Problem statement: Copy out the records below word for word, every line of every one, but leave out the pictures.

Task input:

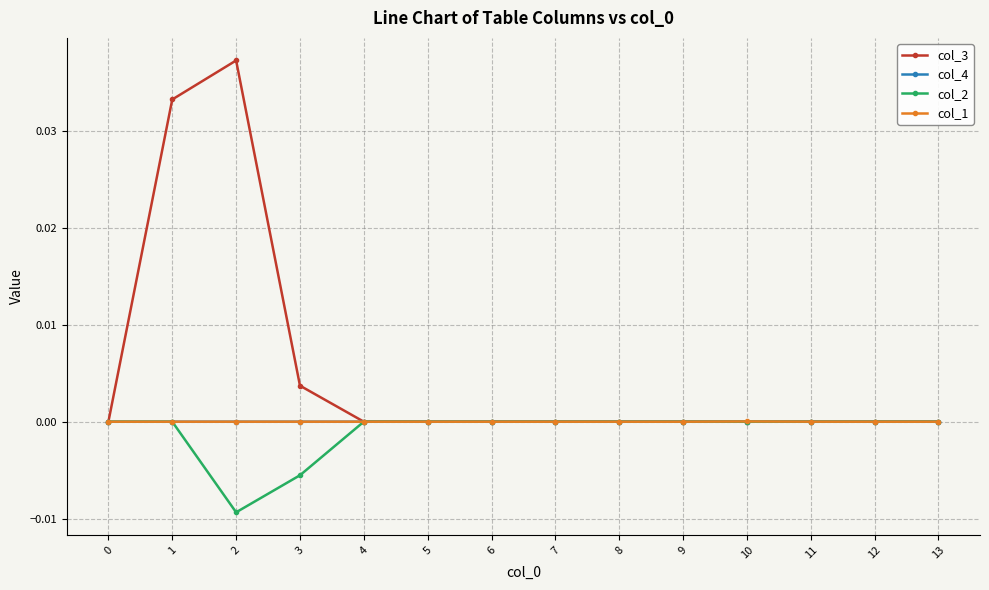

Where is the first local maximum for col_3?

2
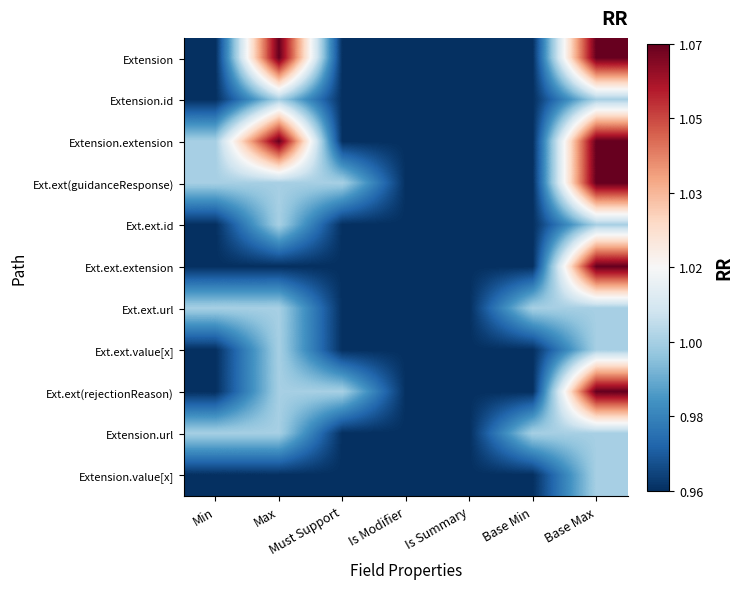

Reading left to right, what are all the values shown in this chart?

Extension: Min=1.0	Max=1.1	Must Support=1.0	Is Modifier=1.0	Is Summary=1.0	Base Min=1.0	Base Max=1.1
Extension.id: Min=1.0	Max=1.0	Must Support=1.0	Is Modifier=1.0	Is Summary=1.0	Base Min=1.0	Base Max=1.0
Extension.extension: Min=1.0	Max=1.1	Must Support=1.0	Is Modifier=1.0	Is Summary=1.0	Base Min=1.0	Base Max=1.1
Ext.ext(guidanceResponse): Min=1.0	Max=1.0	Must Support=1.0	Is Modifier=1.0	Is Summary=1.0	Base Min=1.0	Base Max=1.1
Ext.ext.id: Min=1.0	Max=1.0	Must Support=1.0	Is Modifier=1.0	Is Summary=1.0	Base Min=1.0	Base Max=1.0
Ext.ext.extension: Min=1.0	Max=1.0	Must Support=1.0	Is Modifier=1.0	Is Summary=1.0	Base Min=1.0	Base Max=1.1
Ext.ext.url: Min=1.0	Max=1.0	Must Support=1.0	Is Modifier=1.0	Is Summary=1.0	Base Min=1.0	Base Max=1.0
Ext.ext.value[x]: Min=1.0	Max=1.0	Must Support=1.0	Is Modifier=1.0	Is Summary=1.0	Base Min=1.0	Base Max=1.0
Ext.ext(rejectionReason): Min=1.0	Max=1.0	Must Support=1.0	Is Modifier=1.0	Is Summary=1.0	Base Min=1.0	Base Max=1.1
Extension.url: Min=1.0	Max=1.0	Must Support=1.0	Is Modifier=1.0	Is Summary=1.0	Base Min=1.0	Base Max=1.0
Extension.value[x]: Min=1.0	Max=1.0	Must Support=1.0	Is Modifier=1.0	Is Summary=1.0	Base Min=1.0	Base Max=1.0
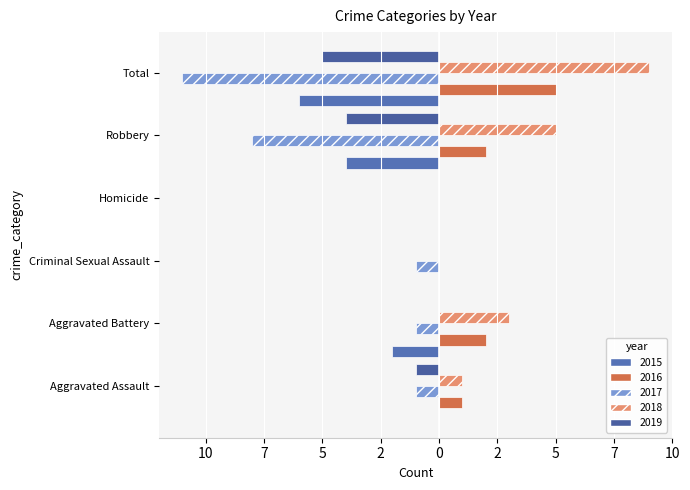

What are all the series names shown in the legend?

2015, 2016, 2017, 2018, 2019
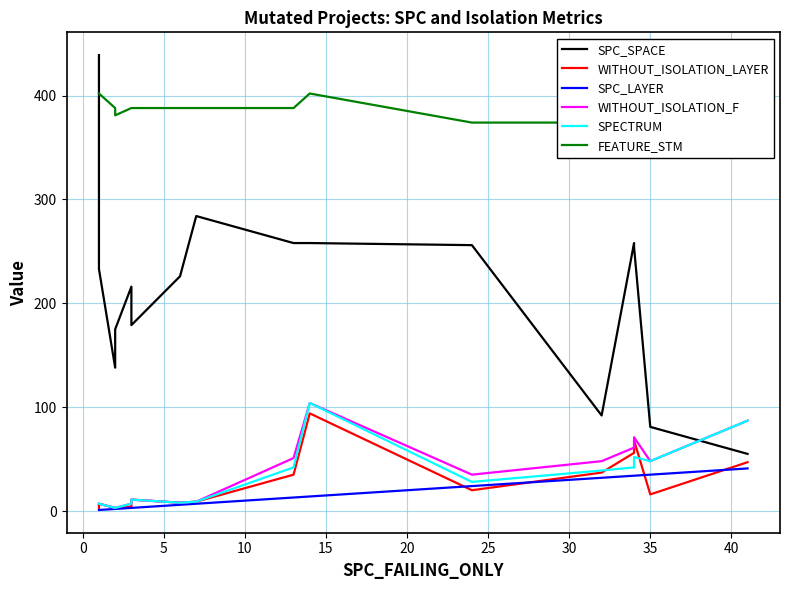

What is the smallest value displayed?

1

Answer to this task:
Where is the first local maximum for col_3?

2

Reading left to right, what are all the values shown in this chart?

Extension: Min=1.0	Max=1.1	Must Support=1.0	Is Modifier=1.0	Is Summary=1.0	Base Min=1.0	Base Max=1.1
Extension.id: Min=1.0	Max=1.0	Must Support=1.0	Is Modifier=1.0	Is Summary=1.0	Base Min=1.0	Base Max=1.0
Extension.extension: Min=1.0	Max=1.1	Must Support=1.0	Is Modifier=1.0	Is Summary=1.0	Base Min=1.0	Base Max=1.1
Ext.ext(guidanceResponse): Min=1.0	Max=1.0	Must Support=1.0	Is Modifier=1.0	Is Summary=1.0	Base Min=1.0	Base Max=1.1
Ext.ext.id: Min=1.0	Max=1.0	Must Support=1.0	Is Modifier=1.0	Is Summary=1.0	Base Min=1.0	Base Max=1.0
Ext.ext.extension: Min=1.0	Max=1.0	Must Support=1.0	Is Modifier=1.0	Is Summary=1.0	Base Min=1.0	Base Max=1.1
Ext.ext.url: Min=1.0	Max=1.0	Must Support=1.0	Is Modifier=1.0	Is Summary=1.0	Base Min=1.0	Base Max=1.0
Ext.ext.value[x]: Min=1.0	Max=1.0	Must Support=1.0	Is Modifier=1.0	Is Summary=1.0	Base Min=1.0	Base Max=1.0
Ext.ext(rejectionReason): Min=1.0	Max=1.0	Must Support=1.0	Is Modifier=1.0	Is Summary=1.0	Base Min=1.0	Base Max=1.1
Extension.url: Min=1.0	Max=1.0	Must Support=1.0	Is Modifier=1.0	Is Summary=1.0	Base Min=1.0	Base Max=1.0
Extension.value[x]: Min=1.0	Max=1.0	Must Support=1.0	Is Modifier=1.0	Is Summary=1.0	Base Min=1.0	Base Max=1.0

What are all the series names shown in the legend?

2015, 2016, 2017, 2018, 2019

What is the smallest value displayed?

1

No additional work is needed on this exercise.